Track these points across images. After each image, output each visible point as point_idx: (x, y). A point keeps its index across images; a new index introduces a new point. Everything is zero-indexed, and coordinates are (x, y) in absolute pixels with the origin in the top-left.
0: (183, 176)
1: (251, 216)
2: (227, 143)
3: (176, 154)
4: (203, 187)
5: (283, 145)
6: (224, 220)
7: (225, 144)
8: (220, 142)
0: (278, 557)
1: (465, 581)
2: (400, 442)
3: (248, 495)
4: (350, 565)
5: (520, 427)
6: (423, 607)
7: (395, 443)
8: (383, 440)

Description of the task — The records above should be repeated in full, exactly as given.

Your response —
Track these points across images. After each image, output each visible point as point_idx: (x, y). A point keeps its index across images; a new index introduces a new point. Everything is zero-indexed, and coordinates are (x, y) in absolute pixels with the origin in the top-left.
0: (183, 176)
1: (251, 216)
2: (227, 143)
3: (176, 154)
4: (203, 187)
5: (283, 145)
6: (224, 220)
7: (225, 144)
8: (220, 142)
0: (278, 557)
1: (465, 581)
2: (400, 442)
3: (248, 495)
4: (350, 565)
5: (520, 427)
6: (423, 607)
7: (395, 443)
8: (383, 440)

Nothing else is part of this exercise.